1911-03-26

TENNESSEE WILLIAMS, American dramatist was born (d. 1983); born Thomas Lanier Williams III, Tennessee Williams, was a major American playwright of the 20th century who received many of the top theatrical awards for his work. He moved to New Orleans in 1939 and changed his name to “Tennessee,” the state of his father’s birth because he thought “Thomas Lanier Williams” sounded “like it might belong to the sort of writer who turns out sonnet sequences to Spring,” Tennessee won the Pulitzer Prize for Drama forA Streetcar Named Desire in 1948 and for Cat On A Hot Tin Roof in 1955. In addition, The Glass Menagerie (1945) and The Night of the Iguana (1961) received New York Drama Critics’ Circle Awards. His 1952 play The Rose Tattoo (dedicated to his lover, Frank Merlo), received the Tony Award for Best Play.

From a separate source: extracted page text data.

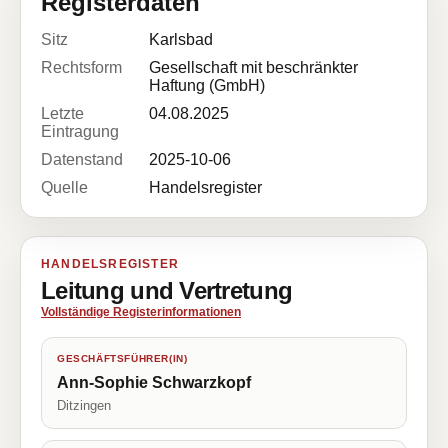
Registerdaten
Sitz
Karlsbad
Rechtsform
Gesellschaft mit beschränkter
Haftung (GmbH)
Letzte
04.08.2025
Eintragung
Datenstand
2025-10-06
Quelle
Handelsregister
HANDELSREGISTER
Leitung und Vertretung
Vollständige Registerinformationen
GESCHÄFTSFÜHRER(IN)
Ann-Sophie Schwarzkopf
Ditzingen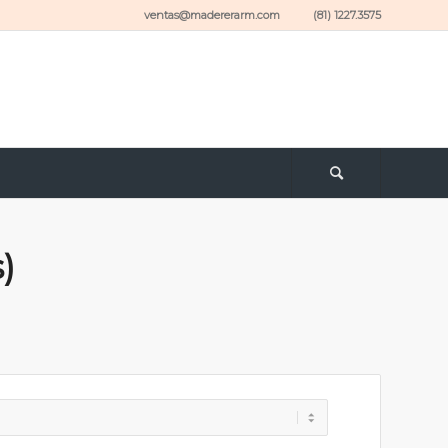
ventas@madererarm.com (81) 1227.3575
)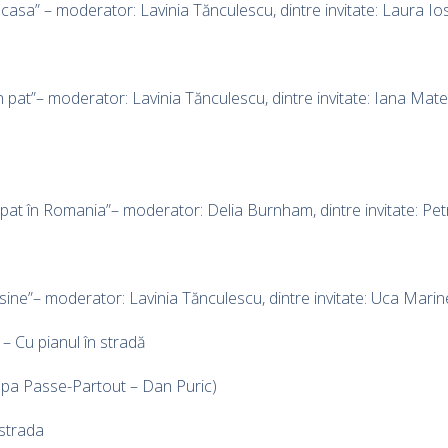
asa” – moderator: Lavinia Tănculescu, dintre invitate: Laura Io
 pat”– moderator: Lavinia Tănculescu, dintre invitate: Iana Mat
pat în Romania”– moderator: Delia Burnham, dintre invitate: P
sine”– moderator: Lavinia Tănculescu, dintre invitate: Uca Marin
– Cu pianul în stradă
rupa Passe-Partout – Dan Puric)
 strada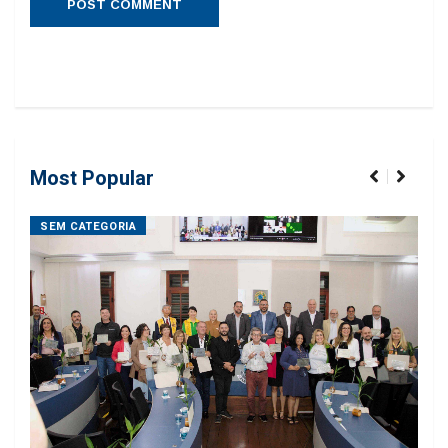
Most Popular
SEM CATEGORIA
SE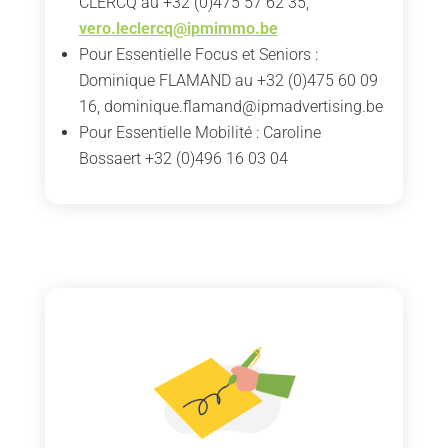
CLERCQ au +32 (0)475 57 62 35,
vero.leclercq@ipmimmo.be
Pour Essentielle Focus et Seniors :
Dominique FLAMAND au +32 (0)475 60 09
16,
dominique.flamand@ipmadvertising.be
Pour Essentielle Mobilité : Caroline
Bossaert +32 (0)496 16 03 04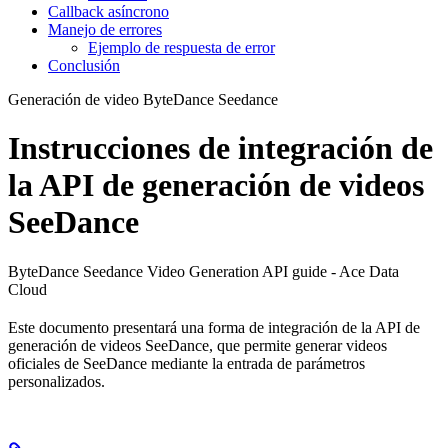
Callback asíncrono
Manejo de errores
Ejemplo de respuesta de error
Conclusión
Generación de video ByteDance Seedance
Instrucciones de integración de
la API de generación de videos
SeeDance
ByteDance Seedance Video Generation API guide - Ace Data
Cloud
Este documento presentará una forma de integración de la API de
generación de videos SeeDance, que permite generar videos
oficiales de SeeDance mediante la entrada de parámetros
personalizados.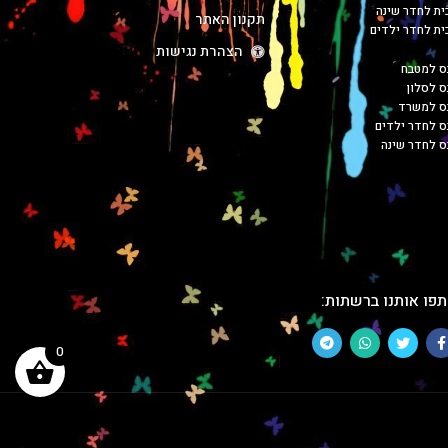
כית לחדר שינה
תקנון האתר
כית לחדר ילדים
הצהרת נגישות
ס למטבח
ס לסלון
בס למשרד
ס לחדר ילדים
ס לחדר שינה
פו אותנו ברשתות:
0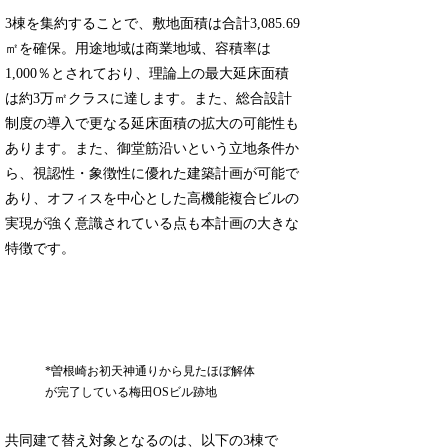
3棟を集約することで、敷地面積は合計3,085.69
㎡を確保。用途地域は商業地域、容積率は
1,000％とされており、理論上の最大延床面積
は約3万㎡クラスに達します。また、総合設計
制度の導入で更なる延床面積の拡大の可能性も
あります。また、御堂筋沿いという立地条件か
ら、視認性・象徴性に優れた建築計画が可能で
あり、オフィスを中心とした高機能複合ビルの
実現が強く意識されている点も本計画の大きな
特徴です。
*曽根崎お初天神通りから見たほぼ解体
が完了している梅田OSビル跡地
共同建て替え対象となるのは、以下の3棟で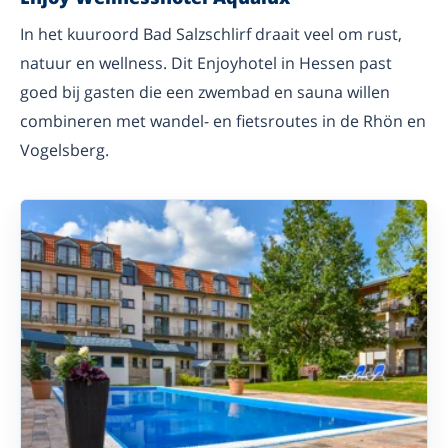
In het kuuroord Bad Salzschlirf draait veel om rust,
natuur en wellness. Dit Enjoyhotel in Hessen past
goed bij gasten die een zwembad en sauna willen
combineren met wandel- en fietsroutes in de Rhön en
Vogelsberg.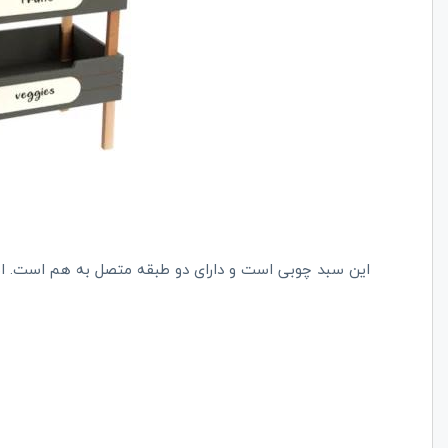
این سبد چوبی است و دارای دو طبقه متصل به هم است. ابعاد هر طبقه 36*22*20 بوده و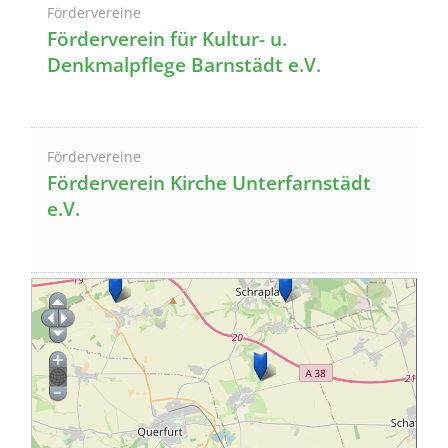
Fördervereine
Förderverein für Kultur- u.
Denkmalpflege Barnstädt e.V.
Fördervereine
Förderverein Kirche Unterfarnstädt
e.V.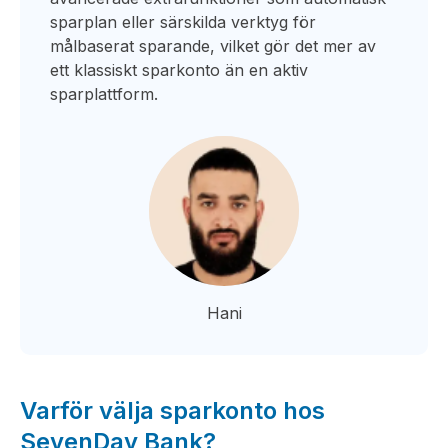
sparplan eller särskilda verktyg för
målbaserat sparande, vilket gör det mer av
ett klassiskt sparkonto än en aktiv
sparplattform.
Hani
Varför välja sparkonto hos
SevenDay Bank?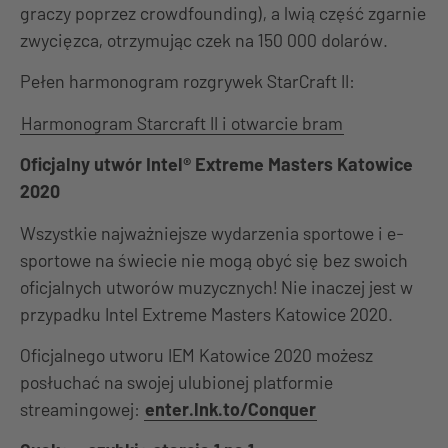
graczy poprzez crowdfounding), a lwią część zgarnie
zwycięzca, otrzymując czek na 150 000 dolarów.
Pełen harmonogram rozgrywek StarCraft II:
Harmonogram Starcraft II i otwarcie bram
Oficjalny utwór Intel® Extreme Masters Katowice
2020
Wszystkie najważniejsze wydarzenia sportowe i e-
sportowe na świecie nie mogą obyć się bez swoich
oficjalnych utworów muzycznych! Nie inaczej jest w
przypadku Intel Extreme Masters Katowice 2020.
Oficjalnego utworu IEM Katowice 2020 możesz
posłuchać na swojej ulubionej platformie
streamingowej:
enter.lnk.to/Conquer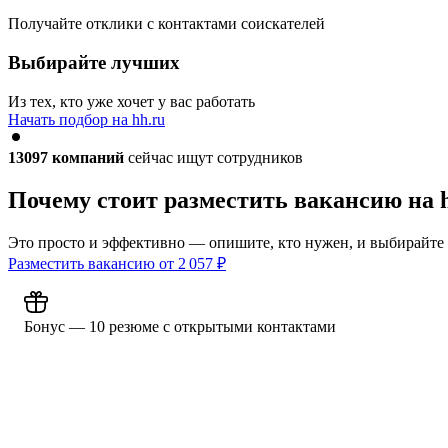
Получайте отклики с контактами соискателей
Выбирайте лучших
Из тех, кто уже хочет у вас работать
Начать подбор на hh.ru
13097
компаний
сейчас ищут сотрудников
Почему стоит разместить вакансию на 
Это просто и эффективно — опишите, кто нужен, и выбирайте
Разместить вакансию от
2 057
₽
Бонус — 10 резюме с открытыми контактами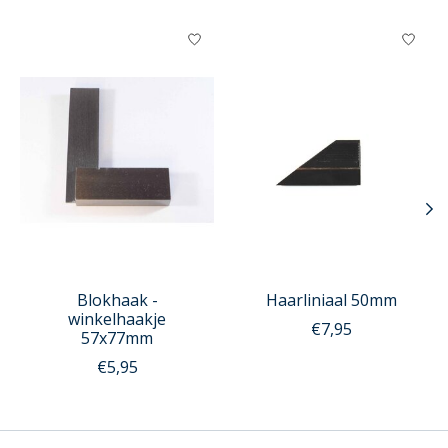
Items van productcarrousel
Blokhaak -
Haarliniaal 50mm
winkelhaakje
€7,95
57x77mm
€5,95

Williams is nothing less than the stuff of theater history, on and off the stage. If at times Williams appeared to be his own worst enemy, he long lived with the pressure of having been the first publicly-known gay celebrity in America. It cannot have been much fun to watch his great Blanche DuBois undressed in quest for her penis by homophobic critics obsessed with proving that gay men know nothing about straight love. His other heroines have been similarly violated. If all writers pay a price for fame, Williams, being open and out as a gay man, paid more than his fair share.

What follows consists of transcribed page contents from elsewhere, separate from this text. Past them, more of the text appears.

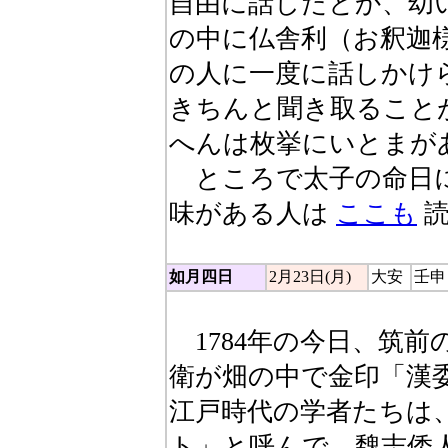
自由に話したとか、幼
の中に仏舎利（お釈迦
の人に一度に話しかけ
きちんと聞き取ること
へんは枚挙にいとまが
ところで太子の命日に
味がある人は
ここも
読
如月四日
2月23日(月)
大安
壬申
1784年の今日、筑前
衛が畑の中で金印「漢
江戸時代の学者たちは
ト」と呼んで、魏志倭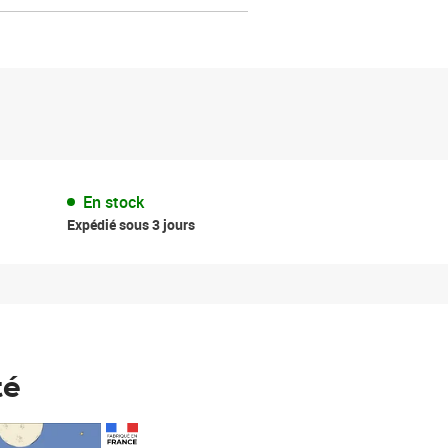
En stock
Expédié sous 3 jours
té
Prix 148,00€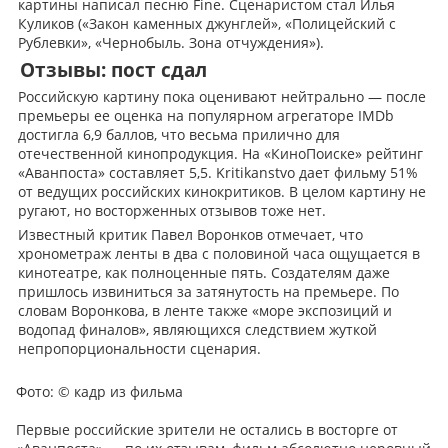
картины написал песню Fine. Сценаристом стал Илья
Куликов («Закон каменных джунглей», «Полицейский с
Рублевки», «Чернобыль. Зона отчуждения»).
Отзывы: пост сдал
Российскую картину пока оценивают нейтрально — после
премьеры ее оценка на популярном агрегаторе IMDb
достигла 6,9 баллов, что весьма прилично для
отечественной кинопродукция. На «КиноПоиске» рейтинг
«Аванпоста» составляет 5,5. Kritikanstvo дает фильму 51%
от ведущих российских кинокритиков. В целом картину не
ругают, но восторженных отзывов тоже нет.
Известный критик Павел Воронков отмечает, что
хронометраж ленты в два с половиной часа ощущается в
кинотеатре, как полноценные пять. Создателям даже
пришлось извиниться за затянутость на премьере. По
словам Воронкова, в ленте также «море экспозиций и
водопад финалов», являющихся следствием жуткой
непропорциональности сценария.
Фото:
© кадр из фильма
Первые российские зрители не остались в восторге от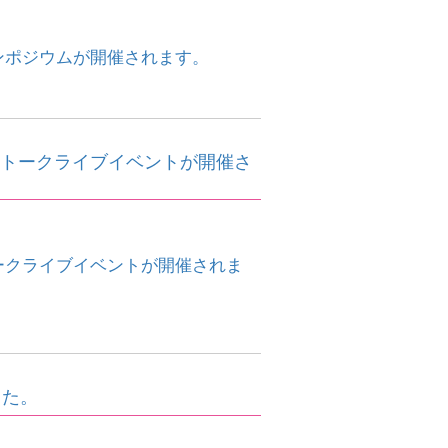
シンポジウムが開催されます。
語とトークライブイベントが開催さ
トークライブイベントが開催されま
した。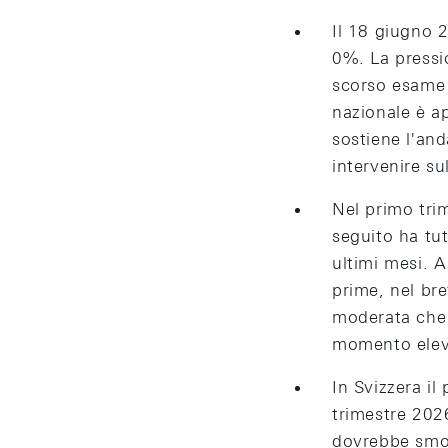
Il 18 giugno 
0%. La pressi
scorso esame 
nazionale è ap
sostiene l'and
intervenire su
Nel primo tri
seguito ha tut
ultimi mesi. A
prime, nel br
moderata che n
momento elev
In Svizzera il
trimestre 202
dovrebbe smor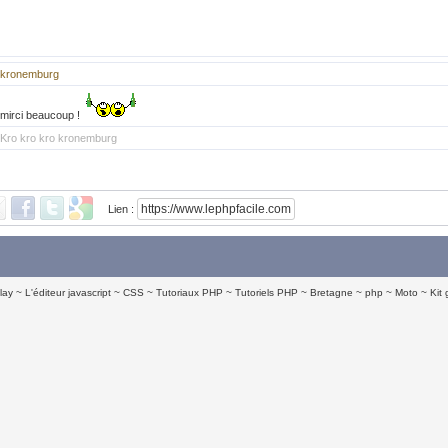
kronemburg
mirci beaucoup !
Kro kro kro kronemburg
Lien :
lay
L'éditeur javascript
CSS
Tutoriaux PHP
Tutoriels PHP
Bretagne
php
Moto
Kit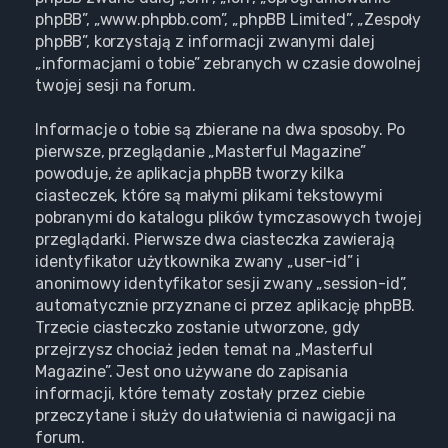
phpBB”, „www.phpbb.com”, „phpBB Limited”, „Zespoły
phpBB”, korzystają z informacji zwanymi dalej
„informacjami o tobie” zebranych w czasie dowolnej
twojej sesji na forum.
Informacje o tobie są zbierane na dwa sposoby. Po
pierwsze, przeglądanie „Masterful Magazine”
powoduje, że aplikacja phpBB tworzy kilka
ciasteczek, które są małymi plikami tekstowymi
pobranymi do katalogu plików tymczasowych twojej
przeglądarki. Pierwsze dwa ciasteczka zawierają
identyfikator użytkownika zwany „user-id” i
anonimowy identyfikator sesji zwany „session-id”,
automatycznie przyznane ci przez aplikację phpBB.
Trzecie ciasteczko zostanie utworzone, gdy
przejrzysz chociaż jeden temat na „Masterful
Magazine”. Jest ono używane do zapisania
informacji, które tematy zostały przez ciebie
przeczytane i służy do ułatwienia ci nawigacji na
forum.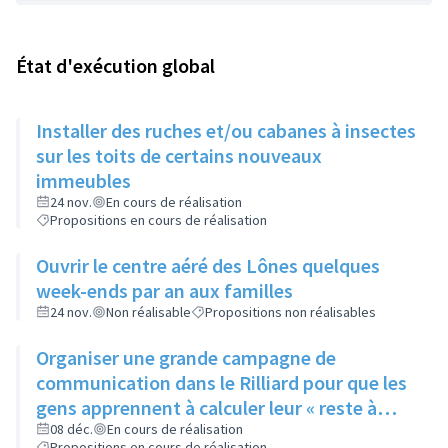
État d'exécution global
Installer des ruches et/ou cabanes à insectes
sur les toits de certains nouveaux
immeubles
24 nov.
En cours de réalisation
Propositions en cours de réalisation
Ouvrir le centre aéré des Lônes quelques
week-ends par an aux familles
24 nov.
Non réalisable
Propositions non réalisables
Organiser une grande campagne de
communication dans le Rilliard pour que les
gens apprennent à calculer leur « reste à
vivre »
08 déc.
En cours de réalisation
Propositions en cours de réalisation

Williams’s relationship with Frank Merlo, a second generation Sicilian American who had served in the U.S. Navy in World War II, lasted from 1947 until Merlo’s death from cancer in 1963. With that stability, Williams created his most enduring works. Merlo provided balance to many of Williams’ frequent bouts with depression and the fear that, like his sister Rose, he would go insane.